El vínculo con Norberto Campos
Julián había compartido un proyecto de teatro por última vez en 2015, cuando participó en Gol de oro (Todo o nada), escrita por Miguel Franchi, y en el marco de la Comedia Municipal Norberto Campos. Este último nombre es muy significativo para su vida, ya que el actor y director emblemático del teatro independiente rosarino lo cobijó, a él y a su hermano, en momentos en que su papá y mamá fueron detenidos en el marco del dispositivo represivo de la última dictadura cívico-militar.

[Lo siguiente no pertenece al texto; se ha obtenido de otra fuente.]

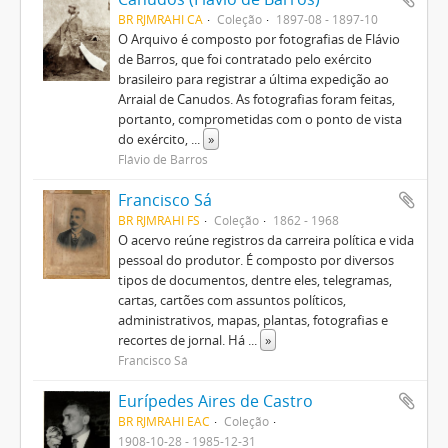
BR RJMRAHI CA
Coleção
1897-08 - 1897-10
O Arquivo é composto por fotografias de Flávio
de Barros, que foi contratado pelo exército
brasileiro para registrar a última expedição ao
Arraial de Canudos. As fotografias foram feitas,
portanto, comprometidas com o ponto de vista
do exército,
...
»
Flávio de Barros
Francisco Sá
BR RJMRAHI FS
Coleção
1862 - 1968
O acervo reúne registros da carreira política e vida
pessoal do produtor. É composto por diversos
tipos de documentos, dentre eles, telegramas,
cartas, cartões com assuntos políticos,
administrativos, mapas, plantas, fotografias e
recortes de jornal. Há
...
»
Francisco Sá
Eurípedes Aires de Castro
BR RJMRAHI EAC
Coleção
1908-10-28 - 1985-12-31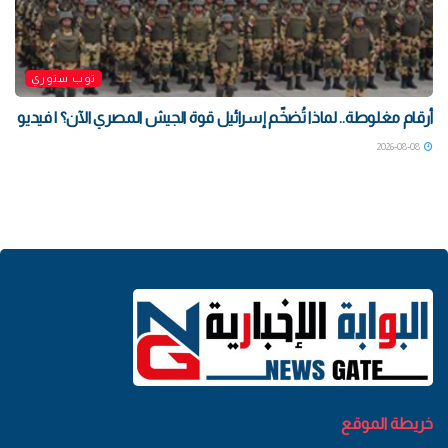
توب ستوري
أرقام مغلوطة.. لماذا تُضخّم إسرائيل قوة الجيش المصري الآن؟ | فيديو
2026-08-08
خريطة الموقع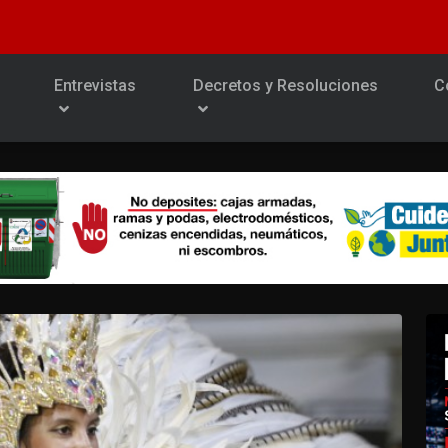
Entrevistas
Decretos y Resoluciones
C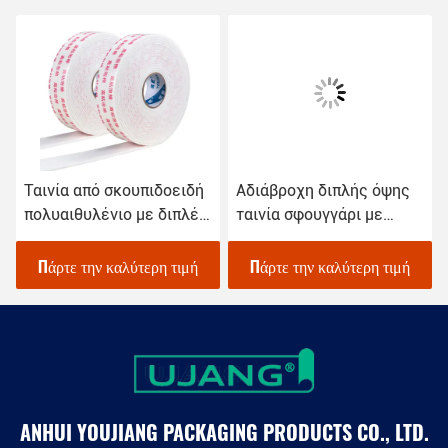
Ταινία από σκουπιδοειδή
Αδιάβροχη διπλής όψης
πολυαιθυλένιο με διπλές
ταινία σφουγγάρι με
πλευρές
επένδυση αυτοκόλλητο
για την
Πάρτε την καλύτερη τιμή
Πάρτε την καλύτερη τιμή
αυτοκινητοβιομηχανία
ANHUI YOUJIANG PACKAGING PRODUCTS CO., LTD.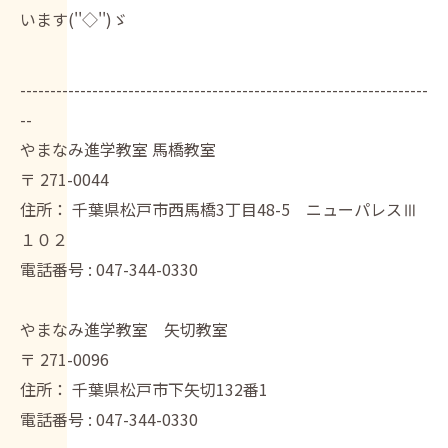
います(''◇'')ゞ
--------------------------------------------------------------------
--
やまなみ進学教室 馬橋教室
〒
271-0044
住所：
千葉県松戸市西馬橋3丁目48-5 ニューパレスⅢ
１０２
電話番号 :
047-344-0330
やまなみ進学教室 矢切教室
〒
271-0096
住所：
千葉県松戸市下矢切132番1
電話番号 :
047-344-0330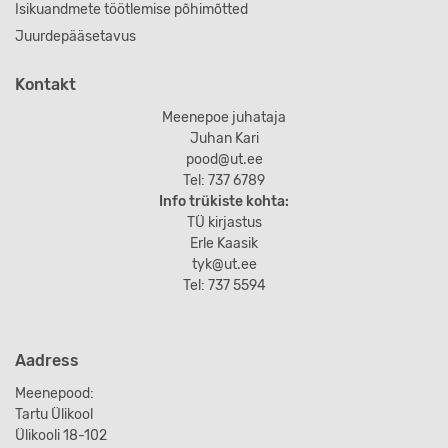
Isikuandmete töötlemise põhimõtted
Juurdepääsetavus
Kontakt
Meenepoe juhataja
Juhan Kari
pood@ut.ee
Tel: 737 6789
Info trükiste kohta:
TÜ kirjastus
Erle Kaasik
tyk@ut.ee
Tel: 737 5594
Aadress
Meenepood:
Tartu Ülikool
Ülikooli 18-102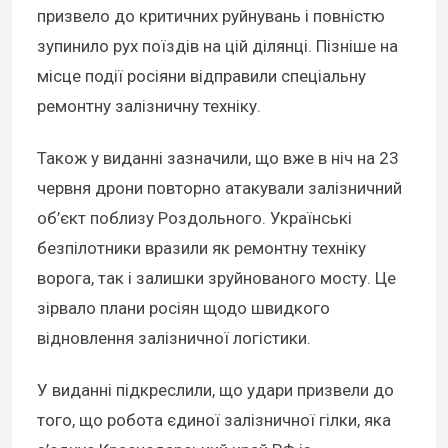
призвело до критичних руйнувань і повністю
зупинило рух поїздів на цій ділянці. Пізніше на
місце події росіяни відправили спеціальну
ремонтну залізничну техніку.
Також у виданні зазначили, що вже в ніч на 23
червня дрони повторно атакували залізничний
об’єкт поблизу Роздольного. Українські
безпілотники вразили як ремонтну техніку
ворога, так і залишки зруйнованого мосту. Це
зірвало плани росіян щодо швидкого
відновлення залізничної логістики.
У виданні підкреслили, що удари призвели до
того, що робота єдиної залізничної гілки, яка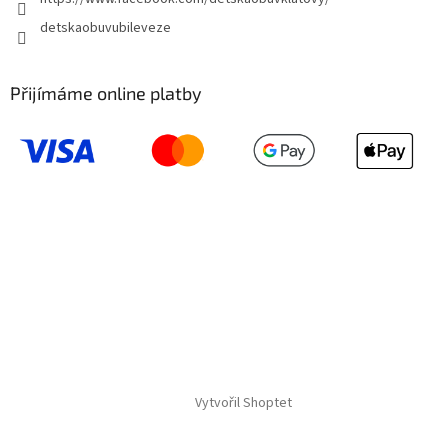
detskaobuvubileveze
Přijímáme online platby
Vytvořil Shoptet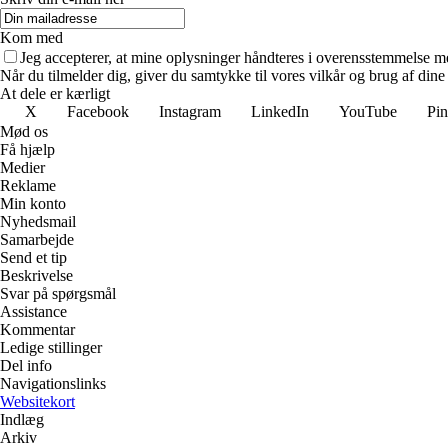
Kom med
Jeg accepterer, at mine oplysninger håndteres i overensstemmelse m
Når du tilmelder dig, giver du samtykke til vores vilkår og brug af din
At dele er kærligt
X
Facebook
Instagram
LinkedIn
YouTube
Pin
Mød os
Få hjælp
Medier
Reklame
Min konto
Nyhedsmail
Samarbejde
Send et tip
Beskrivelse
Svar på spørgsmål
Assistance
Kommentar
Ledige stillinger
Del info
Navigationslinks
Websitekort
Indlæg
Arkiv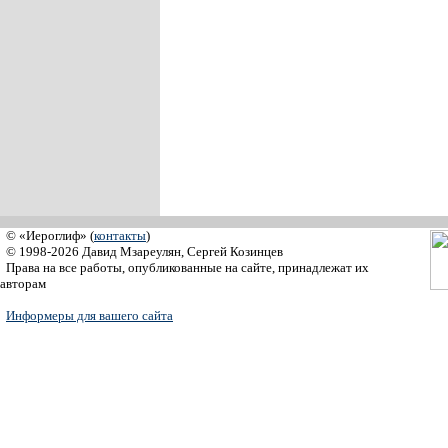
© «Иероглиф» (
контакты
)
© 1998-2026 Давид Мзареулян, Сергей Козинцев
Права на все работы, опубликованные на сайте, принадлежат их
авторам
Информеры для вашего сайта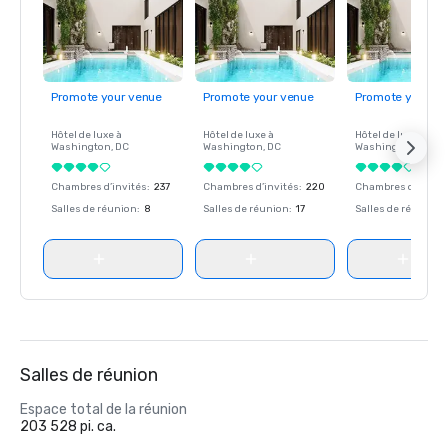
Promote your venue
Promote your venue
Promote your ve
Hôtel de luxe à
Hôtel de luxe à
Hôtel de luxe à
Washington
, DC
Washington
, DC
Washington
, DC
Chambres d’invités
:
237
Chambres d’invités
:
220
Chambres d’invité
Salles de réunion
:
8
Salles de réunion
:
17
Salles de réunion
:
Salles de réunion
Espace total de la réunion
203 528 pi. ca.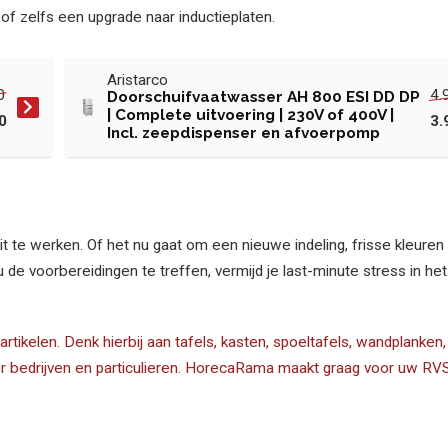
f zelfs een upgrade naar inductieplaten.
Aristarco
0
4.
Doorschuifvaatwasser AH 800 ESI DD DP
| Complete uitvoering | 230V of 400V |
0
3.
Incl. zeepdispenser en afvoerpomp
 te werken. Of het nu gaat om een nieuwe indeling, frisse kleuren 
u de voorbereidingen te treffen, vermijd je last-minute stress in he
ikelen. Denk hierbij aan tafels, kasten, spoeltafels, wandplanken
or bedrijven en particulieren. HorecaRama maakt graag voor uw R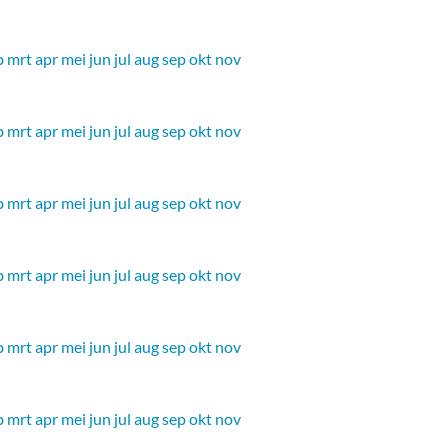
b
mrt
apr
mei
jun
jul
aug
sep
okt
nov
b
mrt
apr
mei
jun
jul
aug
sep
okt
nov
b
mrt
apr
mei
jun
jul
aug
sep
okt
nov
b
mrt
apr
mei
jun
jul
aug
sep
okt
nov
b
mrt
apr
mei
jun
jul
aug
sep
okt
nov
b
mrt
apr
mei
jun
jul
aug
sep
okt
nov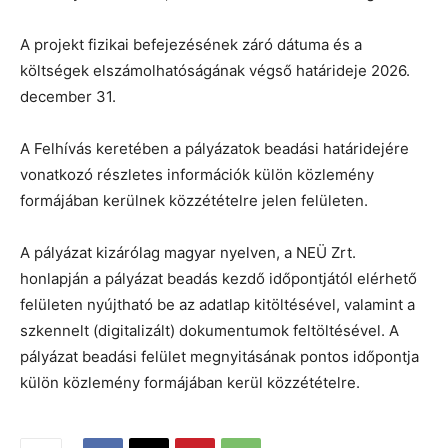
A projekt fizikai befejezésének záró dátuma és a
költségek elszámolhatóságának végső határideje 2026.
december 31.
A Felhívás keretében a pályázatok beadási határidejére
vonatkozó részletes információk külön közlemény
formájában kerülnek közzétételre jelen felületen.
A pályázat kizárólag magyar nyelven, a NEÜ Zrt.
honlapján a pályázat beadás kezdő időpontjától elérhető
felületen nyújtható be az adatlap kitöltésével, valamint a
szkennelt (digitalizált) dokumentumok feltöltésével. A
pályázat beadási felület megnyitásának pontos időpontja
külön közlemény formájában kerül közzétételre.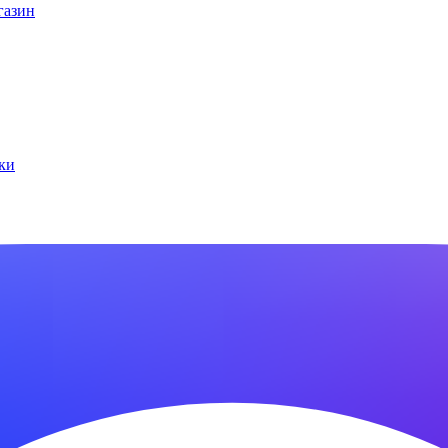
газин
ки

“Norberto y Gladys (Temporelli) nos tenían que llevar al teatro, veíamos los ensayos, los procesos que a veces nacían de un libro. Cuando yo elijo hacer teatro lo hago con mi tía, y después me reencuentro con mi tío Norberto. Él y otras personas que son maestros de teatro, tenían un vínculo diferente, otra forma de vida. Gente totalmente apasionada, aún en la adversidad. Te lo cuento así: otro maestro, Paco Giménez, una vez contó en un unipersonal que tenía una perra muy grande, y que había un perro en el barrio que olía la puerta de su casa. Un día la perra desapareció, y cuando la fue a buscar por todos lados, llega a una avenida, ve como un manchón en la calle y reconoce que era de su perra, que le habían pasado muchos autos encima. Y contó que ahí le dio miedo que le pase lo mismo con el teatro, que una pasión muy grande le termine llevando la vida”.